SET TASKS.
1. Say whether each statement agrees with the essay on art copyright below, answering yes or no and quoting the deciding words from it: (a) The "Art About Art" exhibit was held at the Whitney Museum of American Art in 1989. (b) Andy Warhol paid off at least three photographers whose works he copied. (c) Audrey Flack sculpted giant clothespins and lipsticks.
2. In the essay on art copyright below, what name was the movement given?
3. Continue the essay on art copyright below, picking up right after its final sentence.

EXCERPT.
I'm a visual artist, and the art world deals with copyright and plagiarism problems of its own.

There is a persistent attitude in the visual arts that anything and everything visual is fair game for copying and use. That, combined with a widespread ignorance of copyright law, tends to lead to trouble.

To be clear, the law says that artists -- just like writers -- may not copy and sell works of others under copyright without permission. There is a lot of argument and obfuscation, but those are the plain facts.

This is a short history of one of the first big court cases in the US to deal with fine art copyright infringement, Rogers v. Koons in 1989.

First, a little background.

There has been a trend in fine art for the last fifty years which mines popular culture for its imagery, a reaction to the monolithic abstraction of the postwar art world.

In the 1960s and 70s Andy Warhol produced whole series of silkscreened copies of journalistic photographs. Audrey Flack airbrushed photorealistic canvases of postcards of Renaissance paintings and still lifes. Claes Oldenberg sculpted giant clothespins and lipsticks.

A major exhibit of this sort of work called "Art About Art" was held in the Whitney Museum of American Art and toured the country in 1978.

Many of the artists who produced art from premade images made no distinction between public domain works and copyrighted ones. They freely borrowed from comic books, advertising, magazines, packaging, and popular culture as well as older, more classical works, usually without any credit given to the original creators. Cultural images were treated as anonymous emanations of the zeitgeist gestalt rather than works created by the hands of other human beings.

Artists have sometimes gotten called out on it, but mostly they appropriated as they pleased under the radar. If caught they could settle out of court for a relatively small sum and make the person whose work they appropriated go away (Andy Warhol, for example, paid off at least three photographers whose works he copied).

The attitude persists that visual artists should be free to depict and use anything they please to make their images, including the work of commercial and marginalized artists. The matter of rights rarely gets discussed and is treated as an unwelcome intrusion when it comes up.

The movement was even given a name, "Appropriation Art." It was a big deal back in the '80s.

In 1989 a serious case about real money made it to the courts.

(Here is a brief description of the case. The full text of the decision, with a full and fairly balanced description of the case, can be found here.)

Jeff Koons is an art world megastar who rose to prominence in the 1980s with his workshop-made sculptures of modern cultural icons: balloon animals and plastic inflatable toys reproduced on a giant scale in stainless steel, ceramic images of television and cartoon figures, wooden copies of pop culture images carved by Italian artisans, and glass sculptures of himself having sex with his then-wife, adult movie star and member of the Italian parliament Ilona Staller.

GIVEN DATA.
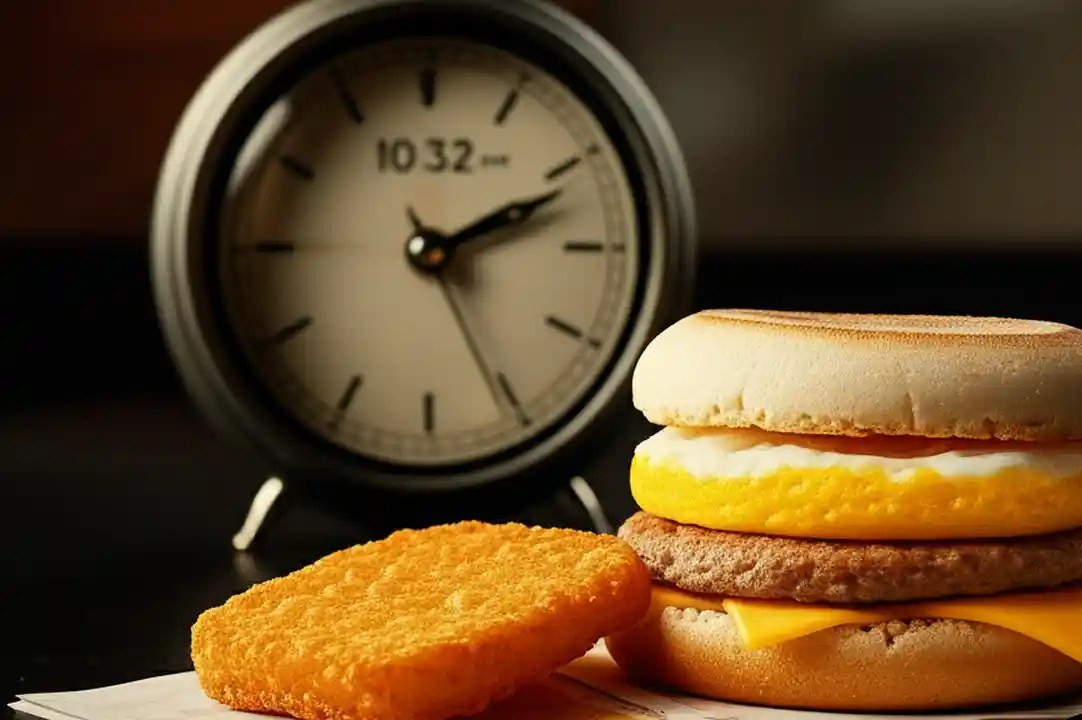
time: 2:11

FINAL RESULTS.
1.
(a) No: "was held in the Whitney Museum of American Art and toured the country in 1978."
(b) Yes: "Andy Warhol, for example, paid off at least three photographers whose works he copied"
(c) No: "Claes Oldenberg sculpted giant clothespins and lipsticks."

2. "Appropriation Art."

3.
His breakthrough 1988 exhibit, "Banality," a series of eight sculptures pointing out the emptiness and ugliness of mass-produced pop culture, firmly established him as one of the top fine artists in the US.

Koons has been praised by many art critics as one who blends high and low art, an idealist who has brought fine art to the common folk. See, for example, this Ingrid Sischy essay from a 1991 Vanity Fair.

In 2009 Jonathan Jones, a critic for the Guardian, said
Jeff Koons is a brave and original artist. His art declares the weirdness of its materials, its themes, its maker and its public. He insists there is no irony in what he does. When he's gone, this denial will be forgotten and he will surely be acclaimed as a satirist. He says his art is about liberation and acceptance and embracing the mainstream. Is it also a disturbing image of the modern world?

Koons' art may be about "liberation and acceptance and embracing the mainstream," but it is somehow difficult to look at a show called "Banality" as a respectful gesture.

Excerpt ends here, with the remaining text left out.